> PROBLEM REQUIREMENTS: Show every line of the data that contains the string "información".

---- MATERIAL FOR THE TASK

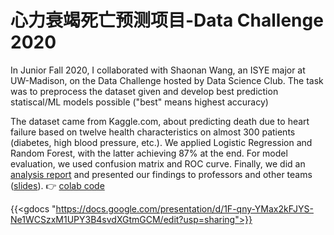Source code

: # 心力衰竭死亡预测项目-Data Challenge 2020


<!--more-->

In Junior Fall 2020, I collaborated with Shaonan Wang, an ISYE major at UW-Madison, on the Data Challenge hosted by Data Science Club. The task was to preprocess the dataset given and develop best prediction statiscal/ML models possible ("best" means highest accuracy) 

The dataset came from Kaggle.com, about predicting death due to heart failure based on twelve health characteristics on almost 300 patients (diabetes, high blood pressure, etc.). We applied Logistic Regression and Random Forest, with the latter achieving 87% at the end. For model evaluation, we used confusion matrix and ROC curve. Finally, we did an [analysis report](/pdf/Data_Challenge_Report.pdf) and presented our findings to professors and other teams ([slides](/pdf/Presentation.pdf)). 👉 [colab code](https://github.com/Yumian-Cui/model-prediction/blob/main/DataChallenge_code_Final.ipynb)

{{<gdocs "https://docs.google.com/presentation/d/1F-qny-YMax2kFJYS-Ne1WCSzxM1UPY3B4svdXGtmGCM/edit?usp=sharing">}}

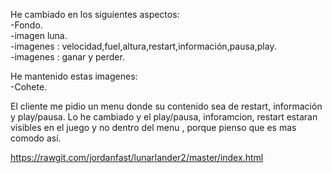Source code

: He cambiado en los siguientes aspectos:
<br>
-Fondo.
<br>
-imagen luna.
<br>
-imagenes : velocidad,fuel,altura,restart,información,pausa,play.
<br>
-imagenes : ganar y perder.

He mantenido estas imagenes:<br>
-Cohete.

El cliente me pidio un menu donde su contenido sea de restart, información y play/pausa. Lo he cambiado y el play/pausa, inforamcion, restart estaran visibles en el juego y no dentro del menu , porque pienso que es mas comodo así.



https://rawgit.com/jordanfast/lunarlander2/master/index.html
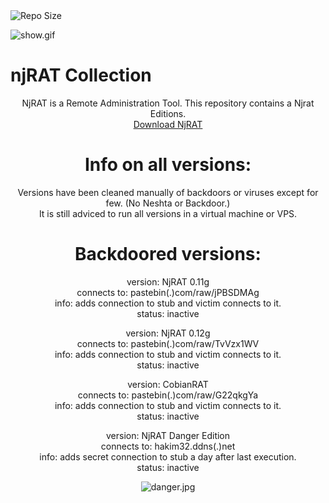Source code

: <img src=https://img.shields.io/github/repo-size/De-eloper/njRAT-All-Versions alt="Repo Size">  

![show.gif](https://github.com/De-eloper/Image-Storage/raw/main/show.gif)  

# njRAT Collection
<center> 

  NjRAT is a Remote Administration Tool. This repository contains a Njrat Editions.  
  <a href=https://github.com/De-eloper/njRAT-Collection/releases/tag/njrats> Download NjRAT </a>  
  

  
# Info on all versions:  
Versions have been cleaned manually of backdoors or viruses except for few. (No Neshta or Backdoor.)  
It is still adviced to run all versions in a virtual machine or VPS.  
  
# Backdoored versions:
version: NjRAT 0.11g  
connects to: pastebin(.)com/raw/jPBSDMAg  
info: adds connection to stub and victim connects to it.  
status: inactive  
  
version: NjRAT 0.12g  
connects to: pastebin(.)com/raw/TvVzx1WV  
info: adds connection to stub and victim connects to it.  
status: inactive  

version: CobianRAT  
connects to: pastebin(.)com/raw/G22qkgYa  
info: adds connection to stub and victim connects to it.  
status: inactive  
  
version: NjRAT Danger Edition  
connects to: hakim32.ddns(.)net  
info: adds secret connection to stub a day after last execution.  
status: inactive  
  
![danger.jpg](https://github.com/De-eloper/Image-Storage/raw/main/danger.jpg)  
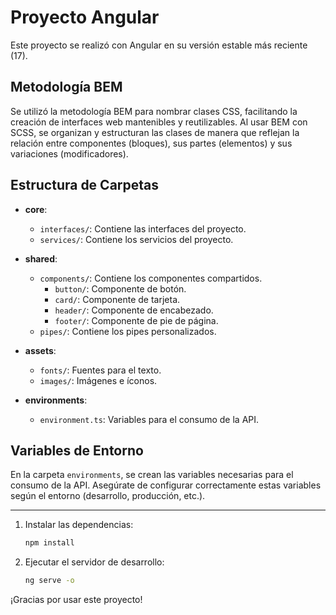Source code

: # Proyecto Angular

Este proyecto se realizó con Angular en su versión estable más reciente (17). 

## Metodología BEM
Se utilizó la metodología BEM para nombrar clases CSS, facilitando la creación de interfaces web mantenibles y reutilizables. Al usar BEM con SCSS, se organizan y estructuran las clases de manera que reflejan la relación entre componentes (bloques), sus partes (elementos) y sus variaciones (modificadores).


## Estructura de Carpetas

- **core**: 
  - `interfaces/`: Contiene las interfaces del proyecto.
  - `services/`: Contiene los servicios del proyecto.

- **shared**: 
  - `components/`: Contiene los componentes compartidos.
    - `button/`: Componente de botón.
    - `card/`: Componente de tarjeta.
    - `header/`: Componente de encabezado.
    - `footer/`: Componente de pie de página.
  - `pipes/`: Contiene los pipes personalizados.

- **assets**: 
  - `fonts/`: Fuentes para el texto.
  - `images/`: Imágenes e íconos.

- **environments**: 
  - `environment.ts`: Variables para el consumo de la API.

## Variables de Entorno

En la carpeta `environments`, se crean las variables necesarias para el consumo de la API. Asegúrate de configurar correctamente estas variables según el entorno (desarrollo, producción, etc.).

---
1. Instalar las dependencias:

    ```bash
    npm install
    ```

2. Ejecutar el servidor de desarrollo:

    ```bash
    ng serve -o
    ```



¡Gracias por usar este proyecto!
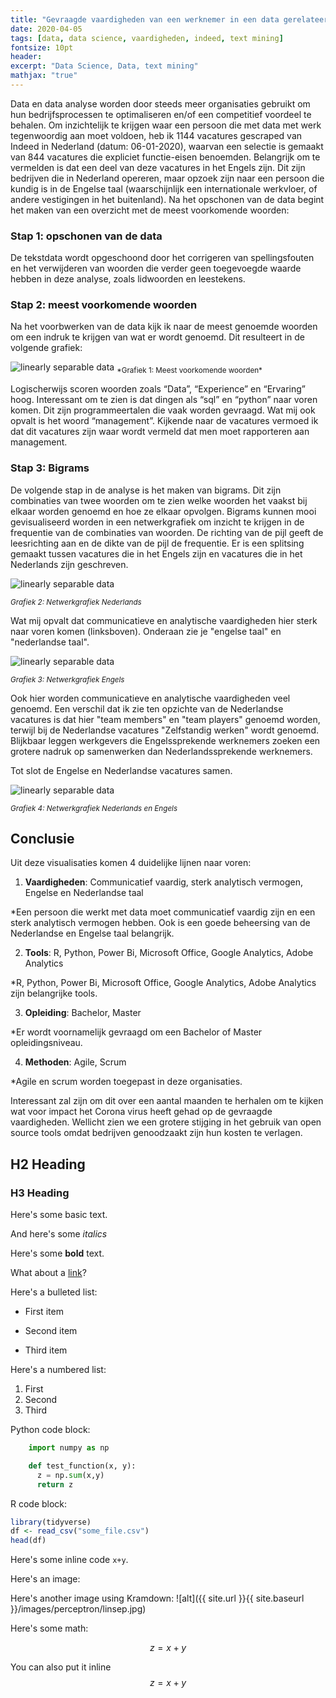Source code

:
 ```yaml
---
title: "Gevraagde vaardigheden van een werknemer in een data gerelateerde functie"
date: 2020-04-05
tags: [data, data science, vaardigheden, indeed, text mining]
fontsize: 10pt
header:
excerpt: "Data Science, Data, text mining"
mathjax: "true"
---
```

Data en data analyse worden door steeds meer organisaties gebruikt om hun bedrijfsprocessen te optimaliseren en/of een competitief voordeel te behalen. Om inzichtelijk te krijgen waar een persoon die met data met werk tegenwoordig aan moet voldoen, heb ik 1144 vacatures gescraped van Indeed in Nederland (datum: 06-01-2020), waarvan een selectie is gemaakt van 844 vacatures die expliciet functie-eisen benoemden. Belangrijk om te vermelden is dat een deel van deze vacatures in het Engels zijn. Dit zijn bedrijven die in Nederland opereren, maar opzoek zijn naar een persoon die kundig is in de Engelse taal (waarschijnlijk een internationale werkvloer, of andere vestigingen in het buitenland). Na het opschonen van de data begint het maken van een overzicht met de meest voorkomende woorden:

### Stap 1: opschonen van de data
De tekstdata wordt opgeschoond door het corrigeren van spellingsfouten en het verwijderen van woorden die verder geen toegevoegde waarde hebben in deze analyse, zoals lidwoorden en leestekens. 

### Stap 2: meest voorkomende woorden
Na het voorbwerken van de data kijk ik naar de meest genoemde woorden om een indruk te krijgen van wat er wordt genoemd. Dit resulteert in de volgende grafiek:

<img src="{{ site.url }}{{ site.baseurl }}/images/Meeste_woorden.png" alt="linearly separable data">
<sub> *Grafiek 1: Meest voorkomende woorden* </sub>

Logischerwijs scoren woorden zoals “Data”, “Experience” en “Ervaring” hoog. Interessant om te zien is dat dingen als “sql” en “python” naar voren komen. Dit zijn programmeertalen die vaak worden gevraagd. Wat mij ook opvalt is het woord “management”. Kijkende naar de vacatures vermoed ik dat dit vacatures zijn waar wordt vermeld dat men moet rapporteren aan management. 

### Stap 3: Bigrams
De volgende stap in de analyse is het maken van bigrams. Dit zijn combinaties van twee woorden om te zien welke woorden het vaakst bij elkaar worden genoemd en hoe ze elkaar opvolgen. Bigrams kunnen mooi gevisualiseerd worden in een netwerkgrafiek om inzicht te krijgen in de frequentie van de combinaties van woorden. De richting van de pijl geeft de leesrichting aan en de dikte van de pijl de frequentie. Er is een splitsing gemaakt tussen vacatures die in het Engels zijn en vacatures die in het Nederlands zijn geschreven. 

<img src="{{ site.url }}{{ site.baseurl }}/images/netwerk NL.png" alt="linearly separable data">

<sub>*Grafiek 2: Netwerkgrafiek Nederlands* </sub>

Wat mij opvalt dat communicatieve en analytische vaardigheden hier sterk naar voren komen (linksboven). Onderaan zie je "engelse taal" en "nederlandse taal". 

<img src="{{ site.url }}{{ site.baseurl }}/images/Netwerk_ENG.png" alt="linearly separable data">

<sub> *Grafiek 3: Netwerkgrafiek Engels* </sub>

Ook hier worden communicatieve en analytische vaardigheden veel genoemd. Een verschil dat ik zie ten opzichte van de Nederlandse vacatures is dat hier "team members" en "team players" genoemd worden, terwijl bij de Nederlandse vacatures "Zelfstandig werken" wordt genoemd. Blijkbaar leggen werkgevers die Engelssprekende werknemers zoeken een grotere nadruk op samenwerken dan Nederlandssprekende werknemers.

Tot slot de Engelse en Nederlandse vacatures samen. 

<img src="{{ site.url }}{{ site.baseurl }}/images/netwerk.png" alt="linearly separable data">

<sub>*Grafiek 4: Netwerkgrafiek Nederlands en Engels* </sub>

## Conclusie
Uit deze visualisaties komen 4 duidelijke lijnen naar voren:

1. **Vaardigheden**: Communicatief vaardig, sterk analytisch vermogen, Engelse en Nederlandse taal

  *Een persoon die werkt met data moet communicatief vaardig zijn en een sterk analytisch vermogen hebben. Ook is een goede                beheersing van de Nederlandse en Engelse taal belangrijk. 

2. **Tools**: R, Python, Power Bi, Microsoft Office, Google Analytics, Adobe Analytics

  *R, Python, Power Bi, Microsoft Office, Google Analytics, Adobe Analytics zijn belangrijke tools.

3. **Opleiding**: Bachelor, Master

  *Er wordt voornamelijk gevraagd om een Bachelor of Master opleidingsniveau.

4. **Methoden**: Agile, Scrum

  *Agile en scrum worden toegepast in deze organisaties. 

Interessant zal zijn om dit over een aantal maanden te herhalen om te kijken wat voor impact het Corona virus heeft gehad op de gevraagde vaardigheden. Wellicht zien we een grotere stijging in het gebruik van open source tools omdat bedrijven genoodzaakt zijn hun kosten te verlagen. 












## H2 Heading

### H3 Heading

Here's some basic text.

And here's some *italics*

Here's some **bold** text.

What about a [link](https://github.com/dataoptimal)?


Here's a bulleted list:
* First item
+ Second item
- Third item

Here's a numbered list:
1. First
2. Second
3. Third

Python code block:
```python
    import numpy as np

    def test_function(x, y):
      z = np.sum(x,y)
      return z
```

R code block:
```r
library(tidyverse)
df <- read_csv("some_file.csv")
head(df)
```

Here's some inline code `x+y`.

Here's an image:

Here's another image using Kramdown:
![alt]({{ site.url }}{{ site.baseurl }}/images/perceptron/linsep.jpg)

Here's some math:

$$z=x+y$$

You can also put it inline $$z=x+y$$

--------

> YOUR RESPONSE:
-imagenes : velocidad,fuel,altura,restart,información,pausa,play.
El cliente me pidio un menu donde su contenido sea de restart, información y play/pausa. Lo he cambiado y el play/pausa, inforamcion, restart estaran visibles en el juego y no dentro del menu , porque pienso que es mas comodo así.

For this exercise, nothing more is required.